2. Switch to natural household cleaners.
It might take a little longer to clean your oven naturally than with a toxic oven cleaner, but at least you won't be infusing your lasagna with ethylene chloride (and a few other nasty ingredients).
Switching to natural cleaners means getting rid of the bleach and Spray & Wipe, and either finding a brand of low-tox cleaners you like, or getting back to basics where possible and using good old fashioned bicarb, white vinegar and a few extras like used lemons (excellent in the dishwasher in place of rinse aid) and clove oil (for mould removal and prevention). Not only will you save your family dozens of toxic chemicals, but going back to basics will likely save you hundreds of dollars a year.
3. Lower your expectations
Seriously, do you need to get your oven clean in 60 seconds? Using natural or lower-tox products means more elbow grease and a little more time will be required, but this is the way it was meant to be!
When it comes to your perfume you need to change your expectations too. Synthetic scents lasts a really long time on the skin for a reason - they contains a long list of synthetic ingredients, including phthalates, which chemically bind to the skin and make your fragrance last.
Natural perfumes rely on clever construction and natural fixatives to make them go the distance, but you will never get 12 hours from a natural perfume. The trade-off is no risk of side-effects such as endocrine disruption, and the beautiful experience of being close to the true scent of nature.
4. Organic beauty products are amazing!
We are so lucky to live in an era where natural skincare, perfume and makeup is just as good as the chemical stuff. From beautiful packaging to super effective performers, you don't even need to use toxic beauty products any more. If you're just starting to make the switch and need some advice, try Depths of Beauty, Low Tox Life or Organic Bunny for up-to-the-minute, on-trend advice and tips.
There are dozens of phenomenal brands out there!
5. Get rid of the plastic.
This is a hot topic at the moment, not only because plastic (think BPA, PVC, phthalates) is a serious endocrine disruptor and is linked to several cancers, depression, diabetes, immune suppression, obesity and birth defect to name a few, but also because of the huge environmental impact plastic is having.

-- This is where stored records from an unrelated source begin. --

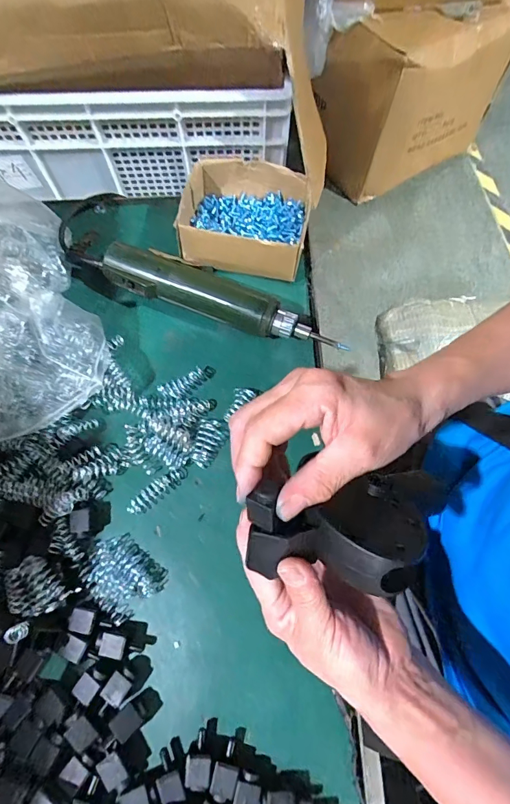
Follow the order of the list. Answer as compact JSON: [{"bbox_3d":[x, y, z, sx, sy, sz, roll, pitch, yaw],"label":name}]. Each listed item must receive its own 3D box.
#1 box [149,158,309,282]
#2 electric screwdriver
[{"bbox_3d":[-0.012,-0.198,0.440,0.132,0.049,0.117,7,72,1],"label":"box"},{"bbox_3d":[-0.049,-0.108,0.424,0.266,0.041,0.048,17,73,4],"label":"electric screwdriver"}]

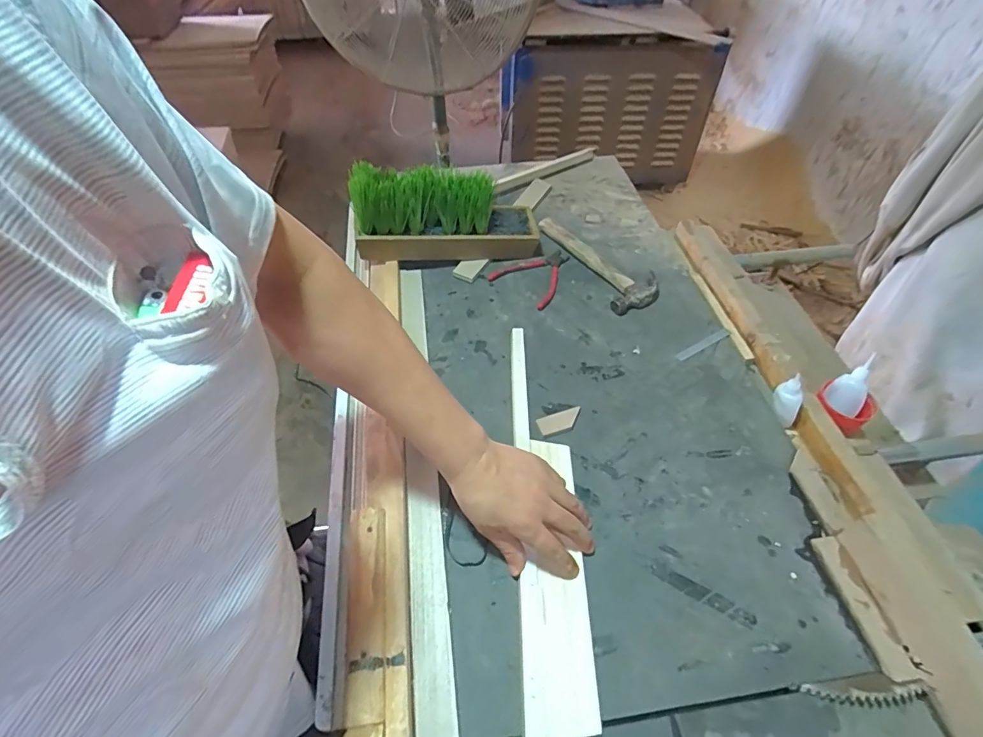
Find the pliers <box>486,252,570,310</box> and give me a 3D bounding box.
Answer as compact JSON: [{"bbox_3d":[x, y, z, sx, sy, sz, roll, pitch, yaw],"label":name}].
[{"bbox_3d":[0.063,-0.169,0.848,0.120,0.014,0.155,13,53,17],"label":"pliers"}]

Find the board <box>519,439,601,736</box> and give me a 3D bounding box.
[{"bbox_3d":[0.068,0.215,0.517,0.071,0.016,0.306,4,50,1],"label":"board"}]

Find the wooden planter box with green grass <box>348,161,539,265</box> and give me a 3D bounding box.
[{"bbox_3d":[-0.072,-0.249,0.809,0.295,0.188,0.069,-15,50,-6],"label":"wooden planter box with green grass"}]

Practical tips for minimising plastic in your life:
- Use glass for storage in your kitchen instead of plastic. Plastic leaches into the food stored in it, and over time more toxins are released as the plastic ages. Heating it leaches even more.

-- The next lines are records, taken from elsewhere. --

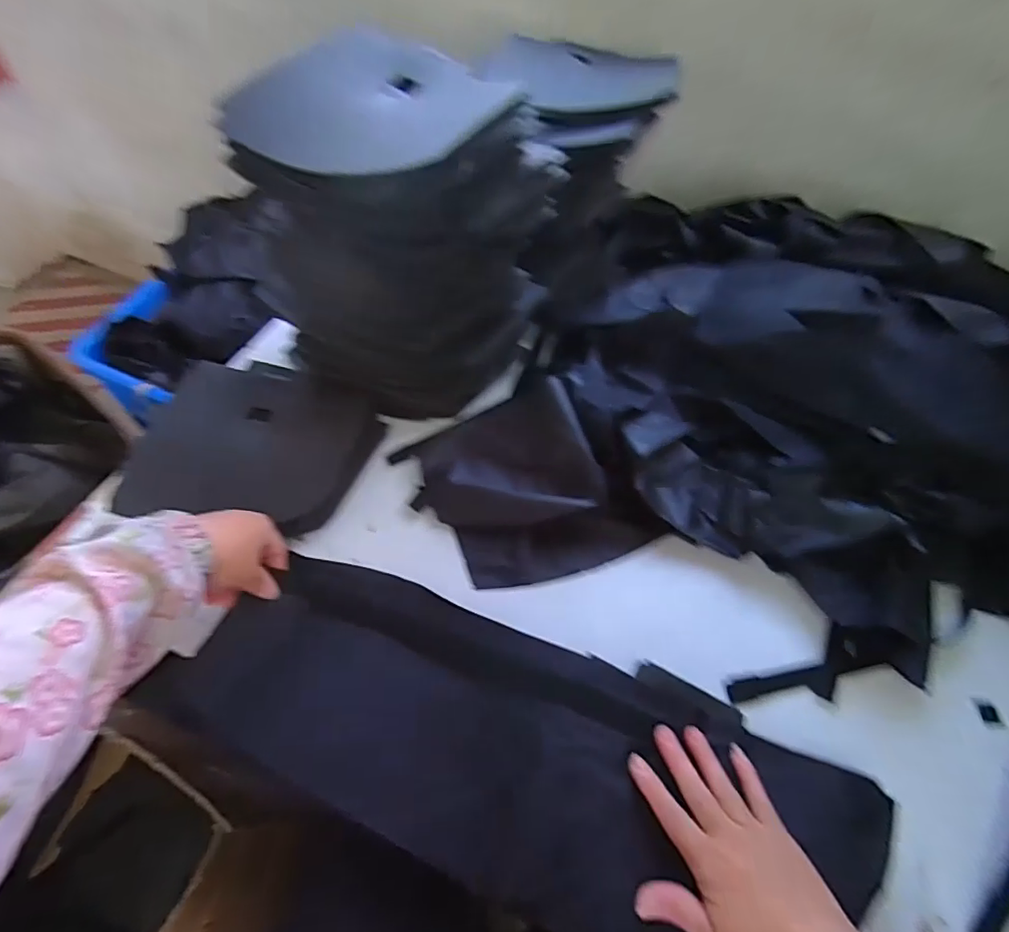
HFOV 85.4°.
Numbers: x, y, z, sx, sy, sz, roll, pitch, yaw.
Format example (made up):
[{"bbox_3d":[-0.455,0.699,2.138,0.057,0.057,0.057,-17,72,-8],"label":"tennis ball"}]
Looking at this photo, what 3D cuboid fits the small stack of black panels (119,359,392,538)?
[{"bbox_3d":[-0.257,-0.024,0.590,0.232,0.033,0.216,13,56,6],"label":"small stack of black panels"}]

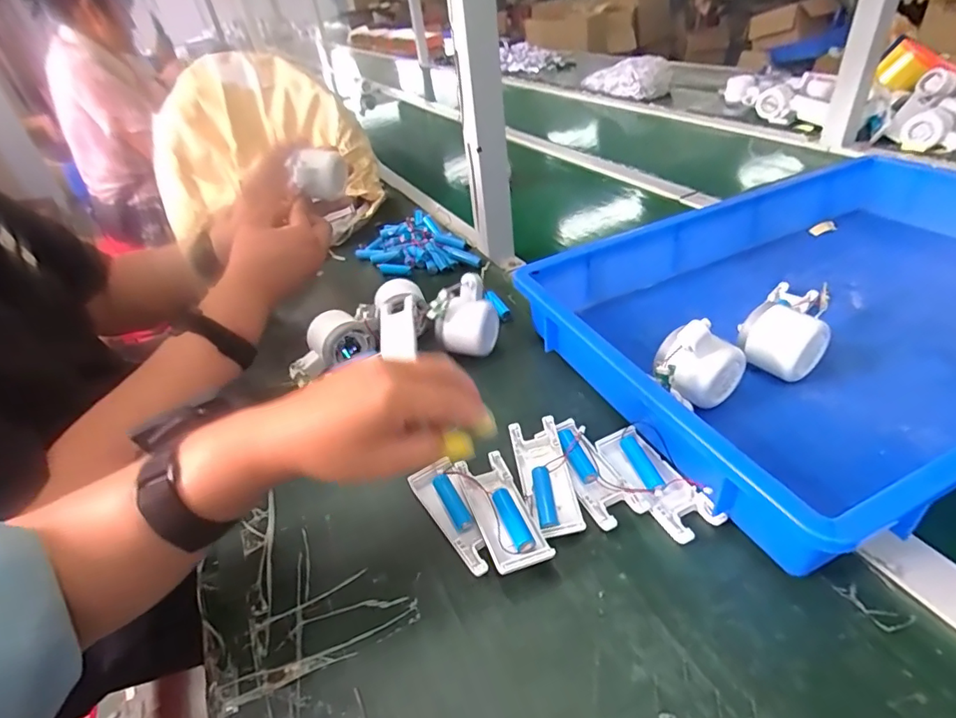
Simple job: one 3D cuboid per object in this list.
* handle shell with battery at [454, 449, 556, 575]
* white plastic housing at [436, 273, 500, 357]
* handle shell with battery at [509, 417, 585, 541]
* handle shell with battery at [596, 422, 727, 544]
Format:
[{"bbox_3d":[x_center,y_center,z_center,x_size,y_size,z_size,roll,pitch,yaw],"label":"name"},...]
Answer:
[{"bbox_3d":[0.017,0.115,0.382,0.041,0.022,0.101,-18,40,-12],"label":"handle shell with battery"},{"bbox_3d":[-0.011,-0.042,0.540,0.062,0.078,0.052,-7,39,2],"label":"white plastic housing"},{"bbox_3d":[0.054,0.094,0.406,0.040,0.021,0.100,-10,39,-2],"label":"handle shell with battery"},{"bbox_3d":[0.138,0.093,0.397,0.043,0.013,0.102,-23,41,-18],"label":"handle shell with battery"}]

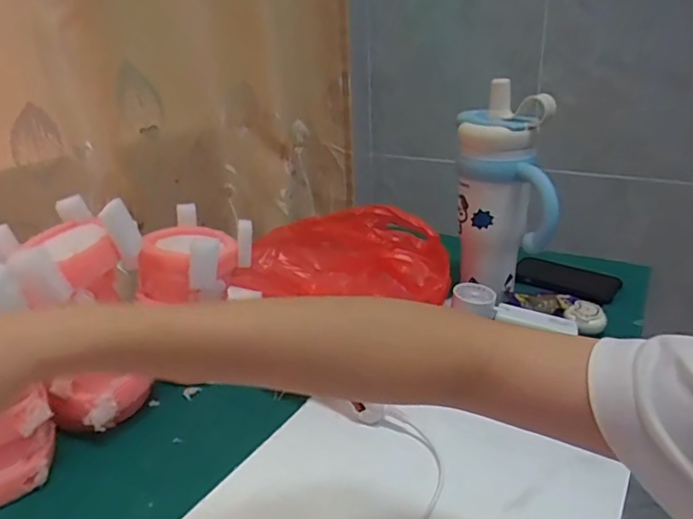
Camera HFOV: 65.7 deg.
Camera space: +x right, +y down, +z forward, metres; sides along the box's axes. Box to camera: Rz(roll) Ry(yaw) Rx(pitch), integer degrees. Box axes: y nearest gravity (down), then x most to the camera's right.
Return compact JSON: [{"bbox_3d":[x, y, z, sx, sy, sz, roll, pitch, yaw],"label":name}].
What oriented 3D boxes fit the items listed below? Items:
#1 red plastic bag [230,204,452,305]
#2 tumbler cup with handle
[{"bbox_3d":[-0.008,-0.001,0.722,0.302,0.098,0.131,10,27,24],"label":"red plastic bag"},{"bbox_3d":[0.204,-0.078,0.699,0.124,0.257,0.097,5,25,14],"label":"tumbler cup with handle"}]

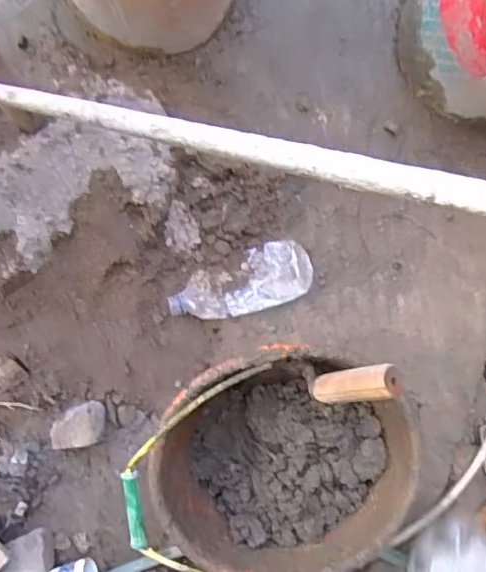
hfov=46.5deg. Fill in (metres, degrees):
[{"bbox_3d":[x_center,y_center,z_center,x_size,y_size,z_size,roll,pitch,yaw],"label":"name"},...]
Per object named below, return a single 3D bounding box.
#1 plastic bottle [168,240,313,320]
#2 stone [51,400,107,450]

- Swap cling wrap for beeswax wraps to save environmental burden of single use plastics.
- Swap your family's plastic drink bottles for stainless steel or glass. Same for baby bottles - babies and toddlers are even more prone to the harmful effects of plastic chemicals.
- Filtering your water to reduce your exposure to hundreds of chemicals
- Buying second-hand furniture instead of new - minimises off-gassing of VOCs.
- Get rid of air fresheners and synthetic scented candles and switch to essential oils, aromatherapy vapourisers, natural room sprays and natural candles.
- replace non-stick teflon coated pans with glass or ceramic cookware, or PFOA-free frypans.
The good life is still very do-able with low-tox products. Making the switch is not that difficult once you make a start. And if you want to live well and long, and leave an earth for your children that is still viable and productive, making the choice to use natural alternatives is critical.